Die Stadt hielt an ihrer Rechtsauffassung fest. Im Klageverfahren berief sich die Klägerin auf die bereits außergerichtlich dargelegten Gründe. Zudem stellte sie darauf ab, dass gerade eine Erkrankung wie die Multiple Sklerose die manuelle Therapie das Mittel der Wahl gewesen sei, um die regelmäßig auftretenden Spasmen zu behandeln. Durch krankengymnastische Übung am Gerät sei die Tätigkeit der Muskel unterstützt und begleitet worden. Sollte man gleichwohl davon ausgehen, dass das Handeln der Beklagten von § 9 HmbBeiHVO und MittVw Nr. 2 vom 28. Februar 2005, S. 22 ff. gedeckt sei und keine andere Entscheidung zulasse, müsste die Rechtmäßigkeit der Mitteilung verneint werden, da die Patienten mit Krankheitsbildern, die diverse Symptome aufwiesen, schlechter gestellt wären, als Patienten mit eindimensionalen Krankheitsverläufen. Die Vorschrift würde mithin gegen den Grundsatz der Gesetzes- bzw. Normtransparenz verstoßen, die Ausfluss des verfassungsrechtlichen Aspekts der Vorhersehbarkeit staatlichen Handelns sei. Eine Vorschrift verstoße gegen das Gebot der (äußeren) Normklarheit, wenn sie nicht verständlich, widersprüchlich oder irreführend sei.

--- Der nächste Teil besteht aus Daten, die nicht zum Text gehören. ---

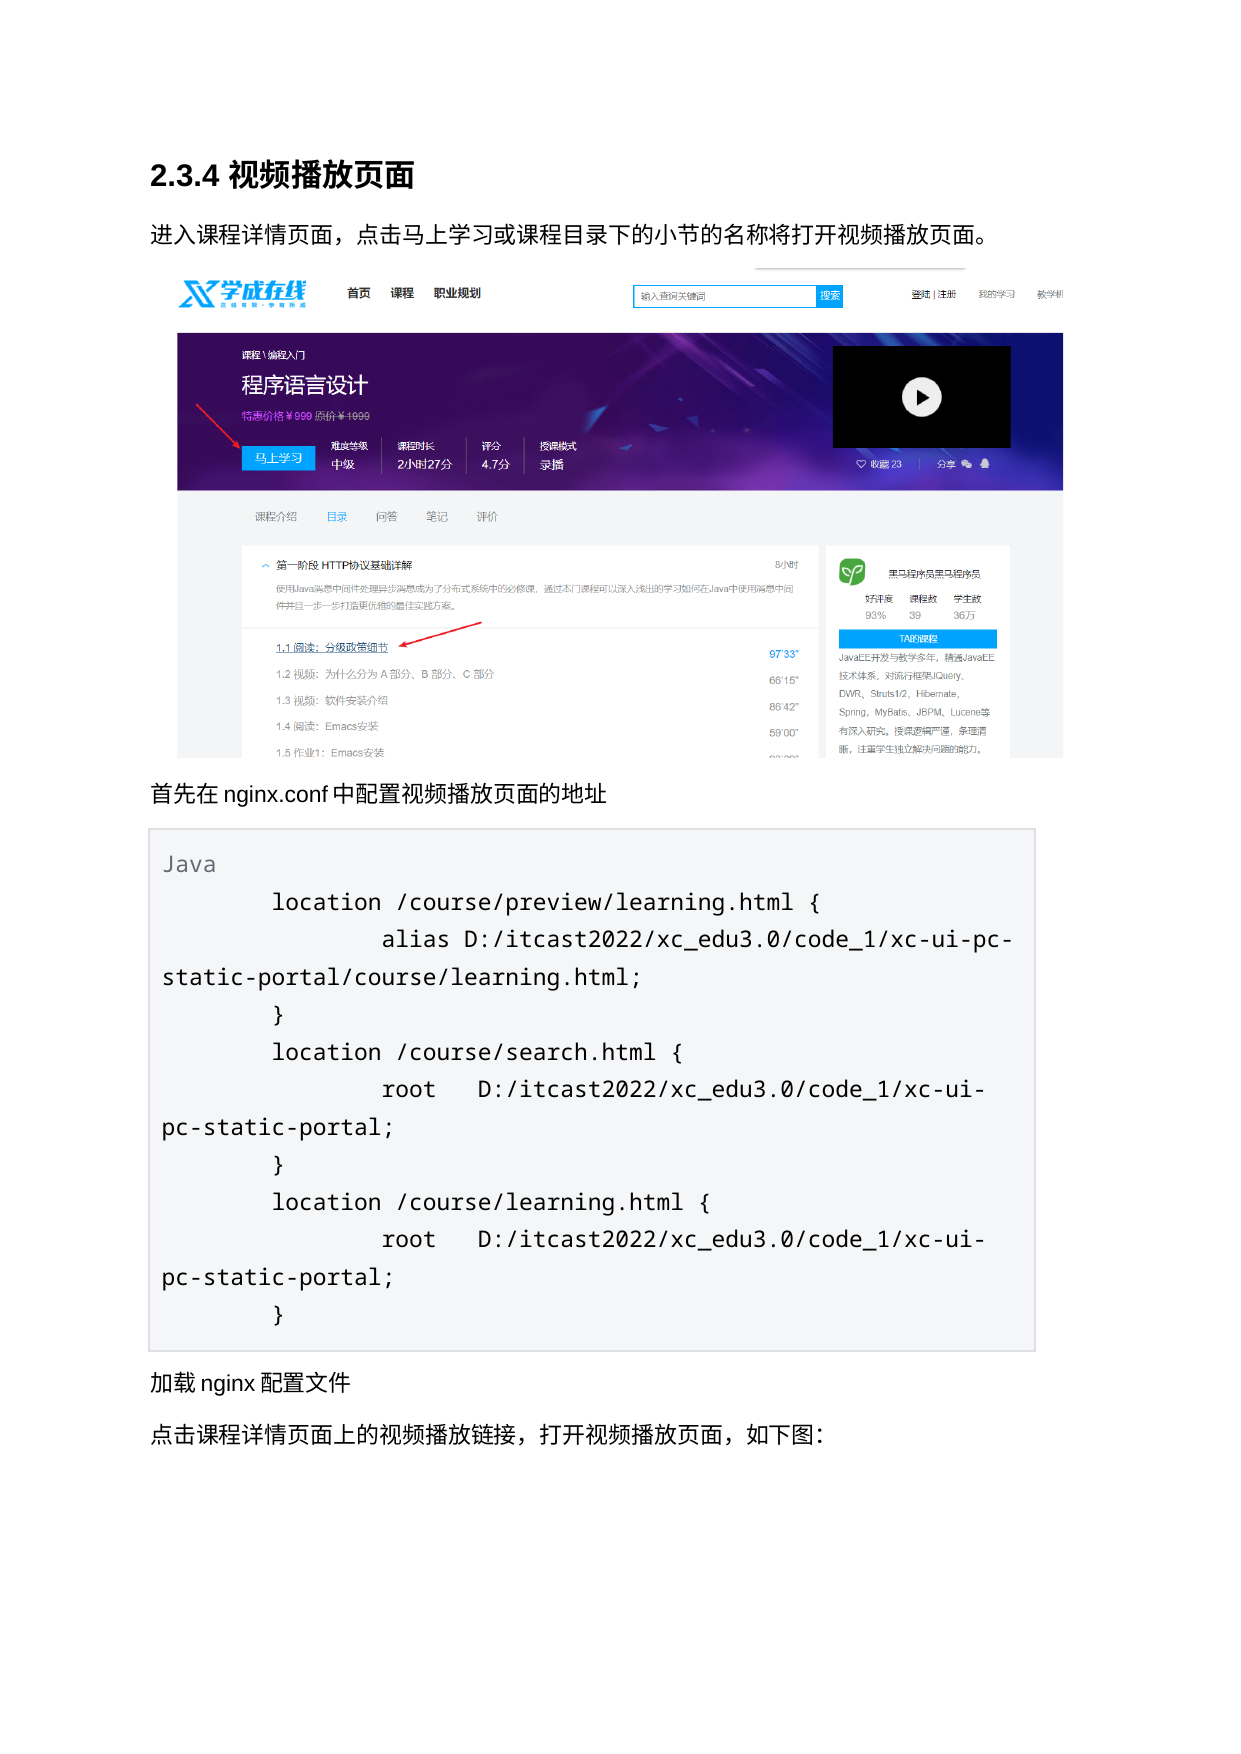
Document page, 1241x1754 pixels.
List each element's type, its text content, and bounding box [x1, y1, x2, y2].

Die Beklagte hielt weiterhin an ihrer Auffassung fest, dass eine „andere“ Diagnose erforderlich gewesen sei. Das Verwaltungsgericht Hamburg gab der Klägerin Recht. Sie habe Anspruch auf Beihilfeleistungen für die manuelle Therapie. Die Beihilfefähigkeit der Aufwendungen für die streitgegenständlichen Behandlungen richtet sich nach § 80 des Hamburgischen Beamtengesetzes (HmbBG) vom 15. Dezember 2009 (HmbGVBI. 2009, 405) in der Gültigkeit vom 8. April 2017 bis zum 31. Juli 2018 i.V.m. der Verordnung über die Gewährung von Beihilfen in Krankheits-, Pflege-, Geburts- und Todesfällen (Hamburgische Beihilfeverordnung - HmbBeihVO) vom 12. Januar 2010 (HmbGVBI. 2010, 6) in der Gültigkeit vom 1. Januar 2017 bis zum 31. Januar 2020. Die verordnete Therapie fiel unter den gesetzlichen Katalog der beihilfefähigen Heilbehandlungen. Die Ablehnung der Beklagten der Beihilfefähigkeit der manuellen Therapie unter Verweis auf die Durchführungshinweise vom 10. Februar 2005 zu beihilfefähigen Höchstbeträgen für Leistungen der Medizinfachberufe (MittVw 2005, 22) war rechtswidrig. Das Verwaltungsgericht Hamburg gab der Klägerin Recht und verurteilte die Stadt Hamburg zur Gewährung der ausstehenden Beihilfe. Das Urteil ist rechtskräftig. Mit dem Urteil wird eine Rechtsunsicherheit geklärt, die zahlreiche beihilfeberechtigte Beamte betraf.